= Task instructions =
Starting at the line that contains "62: (608, 414, 0.36)" and ending at the line that contains "76: (181, 67, 0.52)", the lines below are to be given again exactly, with nothing added.
☆ ☆ ☆ ☆
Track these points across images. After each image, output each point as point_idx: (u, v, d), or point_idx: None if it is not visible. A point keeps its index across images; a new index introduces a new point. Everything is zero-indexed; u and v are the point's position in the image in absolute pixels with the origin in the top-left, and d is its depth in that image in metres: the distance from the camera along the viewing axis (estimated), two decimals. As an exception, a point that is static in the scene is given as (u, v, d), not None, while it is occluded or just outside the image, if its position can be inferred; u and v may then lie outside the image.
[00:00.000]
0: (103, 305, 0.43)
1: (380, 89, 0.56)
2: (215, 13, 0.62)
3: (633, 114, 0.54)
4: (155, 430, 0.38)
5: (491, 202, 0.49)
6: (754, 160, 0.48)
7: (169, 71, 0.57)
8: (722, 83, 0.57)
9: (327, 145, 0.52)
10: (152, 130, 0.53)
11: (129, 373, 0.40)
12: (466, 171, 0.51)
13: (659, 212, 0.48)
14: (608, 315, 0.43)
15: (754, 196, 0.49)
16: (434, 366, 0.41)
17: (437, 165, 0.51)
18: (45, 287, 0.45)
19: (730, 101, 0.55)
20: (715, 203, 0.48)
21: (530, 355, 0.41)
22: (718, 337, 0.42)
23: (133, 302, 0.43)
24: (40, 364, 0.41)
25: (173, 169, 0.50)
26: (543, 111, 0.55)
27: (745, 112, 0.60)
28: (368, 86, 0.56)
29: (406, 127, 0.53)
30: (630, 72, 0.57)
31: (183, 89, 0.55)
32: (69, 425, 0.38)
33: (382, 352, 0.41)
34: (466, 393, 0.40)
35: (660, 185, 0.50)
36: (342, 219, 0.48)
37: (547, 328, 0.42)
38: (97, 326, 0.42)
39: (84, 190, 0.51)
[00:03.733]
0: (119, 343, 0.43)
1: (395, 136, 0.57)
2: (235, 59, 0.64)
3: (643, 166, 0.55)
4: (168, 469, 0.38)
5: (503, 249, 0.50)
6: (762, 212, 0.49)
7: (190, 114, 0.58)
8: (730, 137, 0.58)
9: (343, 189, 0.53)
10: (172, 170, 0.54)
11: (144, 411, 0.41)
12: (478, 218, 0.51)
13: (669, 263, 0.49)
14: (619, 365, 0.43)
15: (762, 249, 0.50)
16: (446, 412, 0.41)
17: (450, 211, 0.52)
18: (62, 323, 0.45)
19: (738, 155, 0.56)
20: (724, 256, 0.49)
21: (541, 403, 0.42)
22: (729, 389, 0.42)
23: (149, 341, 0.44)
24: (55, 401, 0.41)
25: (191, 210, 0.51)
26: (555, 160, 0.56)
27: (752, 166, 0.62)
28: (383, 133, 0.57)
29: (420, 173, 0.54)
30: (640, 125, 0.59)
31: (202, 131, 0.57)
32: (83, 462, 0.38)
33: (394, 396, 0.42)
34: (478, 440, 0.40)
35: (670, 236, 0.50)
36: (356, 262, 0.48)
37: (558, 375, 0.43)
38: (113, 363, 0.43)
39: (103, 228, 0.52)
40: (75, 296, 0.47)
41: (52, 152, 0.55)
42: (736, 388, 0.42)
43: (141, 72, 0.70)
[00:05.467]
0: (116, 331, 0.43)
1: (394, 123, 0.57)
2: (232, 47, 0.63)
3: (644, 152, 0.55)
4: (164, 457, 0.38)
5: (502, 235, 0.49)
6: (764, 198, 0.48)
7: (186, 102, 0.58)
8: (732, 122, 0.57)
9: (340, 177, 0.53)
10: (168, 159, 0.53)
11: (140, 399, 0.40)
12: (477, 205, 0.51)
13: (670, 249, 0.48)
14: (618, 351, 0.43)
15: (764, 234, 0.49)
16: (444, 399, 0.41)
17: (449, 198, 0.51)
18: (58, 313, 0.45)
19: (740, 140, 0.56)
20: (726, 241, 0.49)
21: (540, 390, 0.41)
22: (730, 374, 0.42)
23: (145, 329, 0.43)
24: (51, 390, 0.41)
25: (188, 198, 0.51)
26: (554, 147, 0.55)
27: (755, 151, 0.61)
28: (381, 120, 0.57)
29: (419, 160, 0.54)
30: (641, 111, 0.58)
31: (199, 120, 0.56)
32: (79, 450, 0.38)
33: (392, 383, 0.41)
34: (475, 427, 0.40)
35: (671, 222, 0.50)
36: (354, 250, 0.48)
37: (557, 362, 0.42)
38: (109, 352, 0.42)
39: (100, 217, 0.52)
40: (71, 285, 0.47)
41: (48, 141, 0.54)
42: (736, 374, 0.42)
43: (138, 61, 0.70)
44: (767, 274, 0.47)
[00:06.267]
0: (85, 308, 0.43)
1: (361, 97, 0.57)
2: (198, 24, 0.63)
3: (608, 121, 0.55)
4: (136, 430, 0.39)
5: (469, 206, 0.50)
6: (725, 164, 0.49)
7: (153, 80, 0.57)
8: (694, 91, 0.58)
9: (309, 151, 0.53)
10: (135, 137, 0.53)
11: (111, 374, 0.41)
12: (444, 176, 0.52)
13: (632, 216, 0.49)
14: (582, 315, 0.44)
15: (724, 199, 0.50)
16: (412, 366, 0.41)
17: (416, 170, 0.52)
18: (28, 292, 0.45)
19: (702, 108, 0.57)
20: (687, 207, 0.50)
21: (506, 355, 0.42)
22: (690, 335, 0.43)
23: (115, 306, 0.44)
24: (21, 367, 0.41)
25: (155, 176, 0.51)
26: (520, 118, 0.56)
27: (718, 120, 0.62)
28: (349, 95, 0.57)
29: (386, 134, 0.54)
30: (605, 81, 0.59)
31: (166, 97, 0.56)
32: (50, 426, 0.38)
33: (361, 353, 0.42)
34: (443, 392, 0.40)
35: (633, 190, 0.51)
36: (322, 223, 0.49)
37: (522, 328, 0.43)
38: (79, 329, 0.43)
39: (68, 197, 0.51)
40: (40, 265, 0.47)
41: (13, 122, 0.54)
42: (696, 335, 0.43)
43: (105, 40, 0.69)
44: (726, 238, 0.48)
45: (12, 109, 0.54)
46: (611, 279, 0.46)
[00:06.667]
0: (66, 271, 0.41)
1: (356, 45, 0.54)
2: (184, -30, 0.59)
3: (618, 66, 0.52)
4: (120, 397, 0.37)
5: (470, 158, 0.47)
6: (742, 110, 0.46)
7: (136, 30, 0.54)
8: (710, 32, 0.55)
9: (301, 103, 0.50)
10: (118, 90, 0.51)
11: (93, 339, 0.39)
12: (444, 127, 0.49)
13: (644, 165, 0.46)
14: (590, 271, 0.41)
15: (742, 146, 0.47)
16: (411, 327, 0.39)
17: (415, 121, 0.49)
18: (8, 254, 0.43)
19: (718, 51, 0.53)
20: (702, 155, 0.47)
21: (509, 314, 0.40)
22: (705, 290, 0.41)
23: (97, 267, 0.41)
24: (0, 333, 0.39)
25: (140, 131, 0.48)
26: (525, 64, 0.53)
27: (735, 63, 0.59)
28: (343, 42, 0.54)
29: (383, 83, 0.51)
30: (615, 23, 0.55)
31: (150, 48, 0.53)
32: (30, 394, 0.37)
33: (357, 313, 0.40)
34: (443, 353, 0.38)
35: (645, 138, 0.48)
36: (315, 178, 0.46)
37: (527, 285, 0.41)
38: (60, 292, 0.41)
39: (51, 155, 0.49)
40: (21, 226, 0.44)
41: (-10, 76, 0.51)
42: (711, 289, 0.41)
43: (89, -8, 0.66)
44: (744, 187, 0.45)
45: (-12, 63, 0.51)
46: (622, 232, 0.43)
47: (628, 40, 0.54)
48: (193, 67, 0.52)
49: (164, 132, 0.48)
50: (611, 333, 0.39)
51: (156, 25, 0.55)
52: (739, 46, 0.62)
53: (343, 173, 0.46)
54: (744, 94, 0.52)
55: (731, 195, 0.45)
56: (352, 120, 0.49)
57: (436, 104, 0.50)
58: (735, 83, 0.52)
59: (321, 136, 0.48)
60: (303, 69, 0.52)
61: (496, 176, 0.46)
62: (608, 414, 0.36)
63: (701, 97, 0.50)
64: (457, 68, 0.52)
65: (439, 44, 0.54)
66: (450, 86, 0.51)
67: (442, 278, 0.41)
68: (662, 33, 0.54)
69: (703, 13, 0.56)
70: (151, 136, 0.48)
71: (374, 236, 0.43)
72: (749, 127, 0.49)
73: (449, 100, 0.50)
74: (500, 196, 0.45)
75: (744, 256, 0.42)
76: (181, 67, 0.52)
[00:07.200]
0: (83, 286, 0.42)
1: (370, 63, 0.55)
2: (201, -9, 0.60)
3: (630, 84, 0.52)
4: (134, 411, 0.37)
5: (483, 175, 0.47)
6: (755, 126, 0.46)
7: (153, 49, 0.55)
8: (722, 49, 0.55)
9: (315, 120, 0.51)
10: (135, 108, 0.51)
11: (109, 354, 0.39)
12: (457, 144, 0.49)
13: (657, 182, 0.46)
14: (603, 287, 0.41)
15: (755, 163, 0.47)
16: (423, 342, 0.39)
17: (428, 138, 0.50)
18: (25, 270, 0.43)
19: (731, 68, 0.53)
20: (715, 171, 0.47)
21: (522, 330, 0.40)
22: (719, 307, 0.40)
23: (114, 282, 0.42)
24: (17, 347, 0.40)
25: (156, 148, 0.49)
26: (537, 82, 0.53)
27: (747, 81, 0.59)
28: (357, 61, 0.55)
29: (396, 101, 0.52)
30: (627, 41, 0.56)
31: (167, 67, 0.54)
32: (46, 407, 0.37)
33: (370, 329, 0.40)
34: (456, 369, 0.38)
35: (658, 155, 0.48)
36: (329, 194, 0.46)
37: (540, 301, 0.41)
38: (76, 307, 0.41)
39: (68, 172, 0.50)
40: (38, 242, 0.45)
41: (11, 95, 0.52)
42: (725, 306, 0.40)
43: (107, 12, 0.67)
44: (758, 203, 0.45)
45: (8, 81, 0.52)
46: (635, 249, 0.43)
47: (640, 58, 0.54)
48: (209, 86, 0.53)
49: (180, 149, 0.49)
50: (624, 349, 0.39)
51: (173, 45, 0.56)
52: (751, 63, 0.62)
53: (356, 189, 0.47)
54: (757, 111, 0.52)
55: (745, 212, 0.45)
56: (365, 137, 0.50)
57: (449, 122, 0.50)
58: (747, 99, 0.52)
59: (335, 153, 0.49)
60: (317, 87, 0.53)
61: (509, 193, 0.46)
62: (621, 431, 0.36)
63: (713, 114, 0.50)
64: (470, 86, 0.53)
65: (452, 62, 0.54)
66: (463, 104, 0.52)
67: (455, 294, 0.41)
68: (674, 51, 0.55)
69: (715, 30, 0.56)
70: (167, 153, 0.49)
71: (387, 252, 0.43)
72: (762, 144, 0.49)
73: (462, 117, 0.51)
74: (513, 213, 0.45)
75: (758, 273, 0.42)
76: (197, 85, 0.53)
☆ ☆ ☆ ☆
= Task response =
62: (608, 414, 0.36)
63: (701, 97, 0.50)
64: (457, 68, 0.52)
65: (439, 44, 0.54)
66: (450, 86, 0.51)
67: (442, 278, 0.41)
68: (662, 33, 0.54)
69: (703, 13, 0.56)
70: (151, 136, 0.48)
71: (374, 236, 0.43)
72: (749, 127, 0.49)
73: (449, 100, 0.50)
74: (500, 196, 0.45)
75: (744, 256, 0.42)
76: (181, 67, 0.52)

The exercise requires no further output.